Le ministre de la Défense Boris Pistorius a annoncé des initiatives en ce sens fin septembre dans un discours prononcé lors du troisième congrès spatial de la Fédération de l'industrie allemande (BDI). Selon lui, le gouvernement fédéral prévoit de mettre en place une « architecture de sécurité spatiale » de grande envergure, « une structure résiliente composée de constellations de satellites, de stations au sol, de capacités de lancement sécurisées et de services ».[8] Berlin souhaite notamment améliorer la « surveillance en orbite » : « grâce à des radars, des télescopes et à l'utilisation future de satellites de surveillance ». En outre, des « redondances doivent être créées grâce à plusieurs constellations de satellites interconnectées », au cas où une ou plusieurs constellations seraient mises hors service par des attaques de puissances ennemies. De plus, des « capacités de transport vers l'espace » propres doivent être mises en place, notamment des « petites fusées pour des lancements flexibles », mais aussi des « lanceurs européens lourds ». Enfin, l'ensemble de l'architecture doit être renforcé « contre les perturbations et les attaques ». Dans ce contexte, « on parlera également des capacités offensives », a déclaré M. Pistorius. Pour le contrôle, « un centre d'exploitation militaire dédié aux satellites au sein du commandement spatial de la Bundeswehr » est prévu.
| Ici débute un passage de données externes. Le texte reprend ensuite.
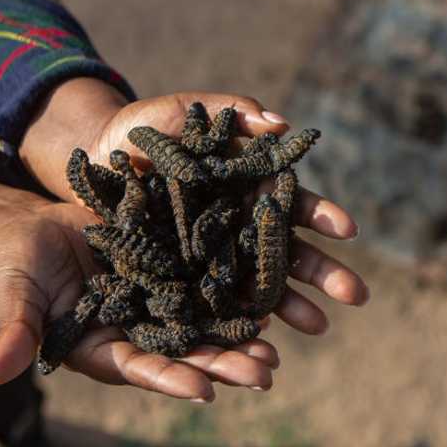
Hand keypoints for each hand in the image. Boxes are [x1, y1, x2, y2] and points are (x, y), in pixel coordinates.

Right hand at [0, 180, 281, 400]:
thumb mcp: (13, 296)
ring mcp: (153, 302)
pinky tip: (267, 292)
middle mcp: (134, 331)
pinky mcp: (166, 268)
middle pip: (184, 352)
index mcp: (99, 348)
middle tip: (265, 373)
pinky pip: (205, 281)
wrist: (27, 226)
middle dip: (224, 363)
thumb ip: (13, 334)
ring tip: (277, 343)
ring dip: (238, 333)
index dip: (171, 380)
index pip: (140, 370)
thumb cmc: (12, 264)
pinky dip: (232, 288)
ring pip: (203, 322)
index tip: (205, 391)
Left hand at [20, 80, 370, 336]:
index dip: (321, 216)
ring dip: (293, 306)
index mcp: (248, 186)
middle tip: (356, 295)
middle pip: (287, 250)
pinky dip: (240, 319)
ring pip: (261, 283)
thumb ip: (233, 110)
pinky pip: (217, 302)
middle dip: (323, 273)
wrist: (91, 160)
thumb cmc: (143, 130)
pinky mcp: (184, 279)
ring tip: (319, 328)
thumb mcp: (186, 111)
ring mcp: (214, 255)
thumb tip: (282, 123)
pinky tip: (263, 336)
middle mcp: (239, 224)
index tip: (348, 230)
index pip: (293, 203)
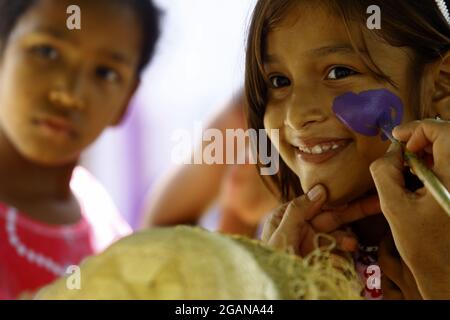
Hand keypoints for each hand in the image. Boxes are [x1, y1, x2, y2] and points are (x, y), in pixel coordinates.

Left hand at [261, 184, 380, 256]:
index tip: (353, 193)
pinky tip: (345, 253)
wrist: (277, 292)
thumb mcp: (280, 235)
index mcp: (287, 216)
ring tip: (351, 244)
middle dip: (354, 210)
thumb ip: (298, 212)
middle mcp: (302, 227)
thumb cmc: (270, 262)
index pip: (315, 202)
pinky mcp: (323, 259)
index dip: (335, 197)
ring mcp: (314, 243)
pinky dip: (345, 251)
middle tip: (376, 203)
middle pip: (332, 215)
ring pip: (339, 234)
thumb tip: (321, 189)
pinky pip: (339, 251)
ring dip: (347, 237)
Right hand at [370, 119, 449, 298]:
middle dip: (423, 139)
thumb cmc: (422, 244)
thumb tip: (390, 151)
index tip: (396, 139)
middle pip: (449, 138)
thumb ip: (385, 171)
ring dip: (430, 151)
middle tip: (402, 153)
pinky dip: (437, 164)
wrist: (446, 272)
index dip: (416, 128)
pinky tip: (422, 179)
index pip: (443, 131)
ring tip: (409, 168)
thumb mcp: (394, 206)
En route vers la première place
Selon Pistorius, le gouvernement fédéral prévoit d'investir 35 milliards d'euros d'ici 2030 dans le développement des capacités spatiales militaires.[9] De plus, comme l'a annoncé Pistorius mercredi lors d'une réunion des ministres de la Défense de l'OTAN, il prévoit d'investir dix milliards d'euros « dans des drones de tous types et de toutes altitudes ».[10] Les fonds considérables disponibles grâce à un nouvel endettement massif et à des coupes drastiques dans les budgets sociaux permettent à l'Allemagne de dépasser tous les autres États membres de l'UE en matière d’armement. L'objectif déclaré du chancelier fédéral Friedrich Merz est de faire de la Bundeswehr la force armée conventionnelle la plus puissante d'Europe. Si ce projet aboutit, la République fédérale, lourdement armée, aura non seulement dépassé la France sur le plan économique et politique, mais aussi sur le plan militaire. Elle serait alors la puissance incontestée à tous égards, non seulement de l'UE, mais de toute l’Europe.
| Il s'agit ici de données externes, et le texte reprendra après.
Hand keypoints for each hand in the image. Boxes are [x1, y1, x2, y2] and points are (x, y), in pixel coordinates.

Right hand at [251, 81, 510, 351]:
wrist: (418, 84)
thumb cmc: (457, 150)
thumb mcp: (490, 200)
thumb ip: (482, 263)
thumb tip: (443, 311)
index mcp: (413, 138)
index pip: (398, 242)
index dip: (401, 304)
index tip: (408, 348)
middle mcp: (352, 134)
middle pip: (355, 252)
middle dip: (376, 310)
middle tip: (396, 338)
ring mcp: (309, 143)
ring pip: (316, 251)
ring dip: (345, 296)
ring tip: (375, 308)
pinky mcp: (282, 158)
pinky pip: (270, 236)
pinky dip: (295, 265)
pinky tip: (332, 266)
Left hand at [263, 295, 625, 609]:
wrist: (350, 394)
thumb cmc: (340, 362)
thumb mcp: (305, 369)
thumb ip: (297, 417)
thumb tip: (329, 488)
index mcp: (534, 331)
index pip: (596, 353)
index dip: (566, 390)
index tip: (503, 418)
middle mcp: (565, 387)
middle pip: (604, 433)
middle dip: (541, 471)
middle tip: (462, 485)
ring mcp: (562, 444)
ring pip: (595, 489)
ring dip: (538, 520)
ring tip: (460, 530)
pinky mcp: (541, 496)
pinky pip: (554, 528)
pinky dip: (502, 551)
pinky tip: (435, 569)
[1] Preserving Peace – Defence Readiness Roadmap 2030. Bruxelles, 16 octobre 2025.
[2] Thomas Gutschker : Le bouclier protecteur de l'Europe. Frankfurter Allgemeine Zeitung, 17 octobre 2025.
[3] Preserving Peace – Defence Readiness Roadmap 2030. Bruxelles, 16 octobre 2025.
[4] Voir à ce sujet Le « partenariat » franco-allemand.
[5] Voir à ce sujet La crise des drones (II).
[6], [7] Stephan Löwenstein : Sans espace, pas de défense. Frankfurter Allgemeine Zeitung, 8 octobre 2025.
[8], [9] Discours : le ministre fédéral de la Défense Pistorius lors du 3e congrès spatial de la BDI. bmvg.de 25 septembre 2025.
[10] Pistorius annonce l'achat de drones. Frankfurter Allgemeine Zeitung, 16 octobre 2025.